One of the lessons the children needed to learn was Israel’s redemptive story; that is, how God rescued them from Egypt, from the hand of Pharaoh. Moses anticipates that the children will ask questions:, “When your son asks you in time to come, saying,What do the testimonies and the statutes and the judgments mean which the LORD our God commanded you?’” When the children ask questions, God wants fathers to give a compelling answer – an answer that reminds children of their history, and transmits the values inherent in the obligations of the covenant God has made with us. Rather than being distant, God gives fathers the powerful and freeing opportunity to admit to their children how they needed God to deliver them from bondage, so that they can know the goodness of God and live accordingly.

This principle confronts us with a pattern in the way God’s teaching should properly be done. The knowledge of God is supposed to go from a father’s private heart to his family in the home, before it finally reaches the public (the community) and its governance, including its system of justice. Such a pattern, when applied diligently, creates a people dealing with one another in a loving and mutually beneficial manner.

However, because of our sinful nature, children are not naturally inclined to hear their father’s direction. Moses said that the LORD disciplines Israel when they did not hear him, just as a man disciplines his son. A good father trains his son to go into the world and be both loving and successful. In order to equip him, the father ensures the son goes through difficulties while under his protection, that he might be equipped to endure greater difficulties when he is on his own. He takes into account the limited resources his son possesses.

As a parent, the human father thus seeks to improve his child’s wisdom, resources and knowledge by training him in the ways he should go. In the same way, God allowed Israel, and now allows us, to go through a learning process in order to give positive moral lessons to them. Discipline is never fun. But it is invaluable. The excellent coach disciplines their team so they will rise to the challenge at the end of the game. God disciplines his children in the same way, so they can gain the skills needed to trust Him and possess the land in a manner that brings them blessing.
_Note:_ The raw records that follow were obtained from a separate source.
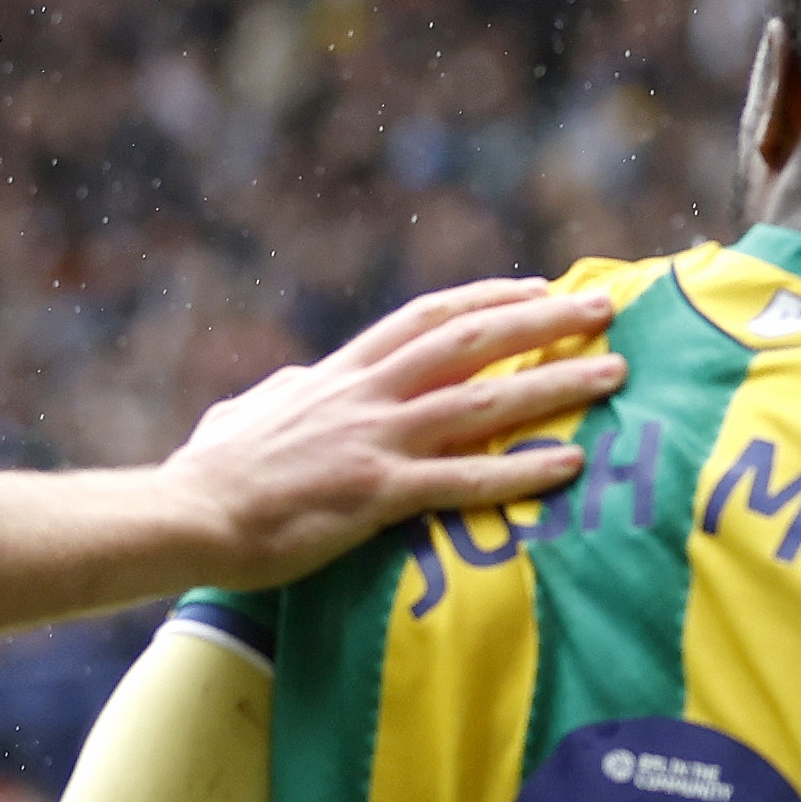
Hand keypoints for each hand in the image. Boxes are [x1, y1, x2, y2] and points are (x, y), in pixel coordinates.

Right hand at [165, 277, 627, 588]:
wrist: (185, 514)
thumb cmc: (213, 472)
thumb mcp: (248, 412)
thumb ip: (287, 392)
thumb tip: (298, 381)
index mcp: (341, 375)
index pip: (425, 320)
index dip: (487, 300)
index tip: (537, 287)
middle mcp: (366, 397)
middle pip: (469, 343)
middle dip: (542, 321)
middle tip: (604, 308)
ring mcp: (374, 442)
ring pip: (483, 403)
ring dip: (554, 386)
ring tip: (615, 375)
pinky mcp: (377, 493)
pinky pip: (465, 480)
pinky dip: (522, 472)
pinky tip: (571, 467)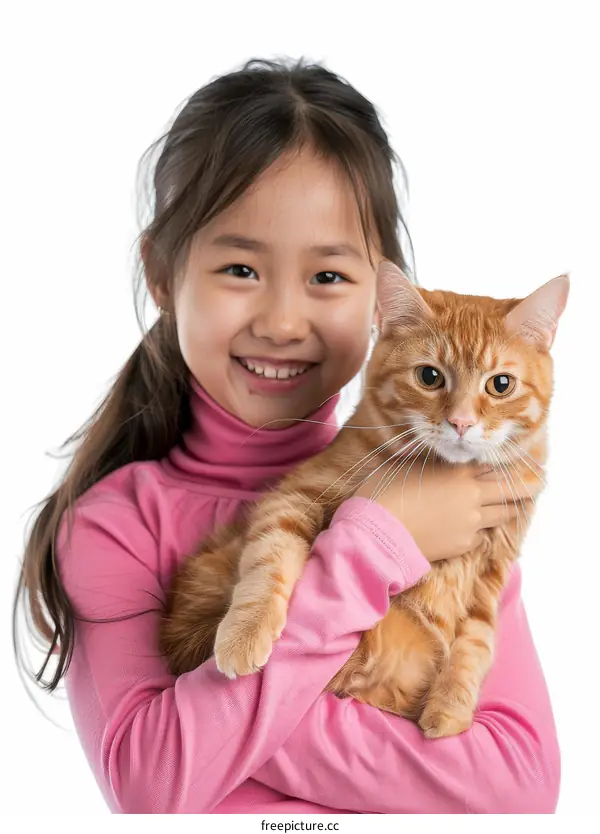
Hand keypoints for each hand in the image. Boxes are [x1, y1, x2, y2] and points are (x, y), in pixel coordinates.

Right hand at [354, 459, 538, 561]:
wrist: (377, 534)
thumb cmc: (384, 493)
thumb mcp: (404, 466)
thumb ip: (426, 462)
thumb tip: (432, 457)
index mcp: (458, 472)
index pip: (492, 466)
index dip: (508, 464)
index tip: (521, 463)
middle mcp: (471, 496)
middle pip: (510, 489)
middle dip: (529, 485)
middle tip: (542, 480)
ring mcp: (471, 523)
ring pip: (502, 513)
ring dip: (509, 507)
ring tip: (516, 504)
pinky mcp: (463, 545)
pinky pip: (481, 535)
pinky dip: (481, 529)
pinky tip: (475, 528)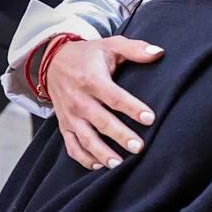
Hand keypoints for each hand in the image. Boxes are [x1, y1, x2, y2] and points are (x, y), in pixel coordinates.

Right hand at [47, 37, 162, 169]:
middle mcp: (78, 100)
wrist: (53, 61)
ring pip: (85, 138)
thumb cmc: (89, 55)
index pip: (114, 97)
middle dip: (120, 136)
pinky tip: (98, 166)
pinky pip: (71, 145)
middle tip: (138, 147)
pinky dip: (83, 158)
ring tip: (119, 164)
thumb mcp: (111, 45)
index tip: (150, 118)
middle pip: (101, 121)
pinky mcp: (64, 124)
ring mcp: (69, 115)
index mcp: (91, 80)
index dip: (132, 108)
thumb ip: (135, 49)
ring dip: (101, 153)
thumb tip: (159, 52)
Ultimately, good fathers on earth play a key role in helping their children draw nearer to God, their heavenly Father. In training up their children in the way of the Lord, a good earthly father sets his children on the path to becoming sanctified, useful to the Master, prepared for every good work. In recounting stories of God’s goodness, he reminds his children why they should seek to live their life as fruitful members of the family of God. In disciplining their children, a good father brings his children back to obedience to the commands of God, so that they can enjoy fellowship with Him. This picture is what God is constantly doing for us: giving us instruction in his Scripture for training in righteousness (2 Tim. 3:16), reminding us of his goodness, and disciplining us when we stray from Him, to the end that we live a fruitful life as obedient children and eventually inherit a heavenly reward.

One of the most powerful truths for Christians is summed up by Paul in Romans 8:14-16. He writes that all who are led by the spirit of God are sons of God. In submitting to God, we have not received a spirit of slavery leading to fear again, like we had when we were enslaved to sin. This new life we receive when we put our faith in Jesus’ death and resurrection does not result in fear; it really is like being adopted into a family. So much so that Paul declares [we] have received a spirit of adoption as sons by which we cry out, “Abba! Father!”  Rather than living in fear, we can call out to God as our Father because we are children of God. When we encounter wicked and evil things, the Lord is faithful to establish [us] and guard [us] against the evil one (2 Thessalonians 3: 2-3). Just like a good father, God is seeking to protect us and encourage us in doing what is good.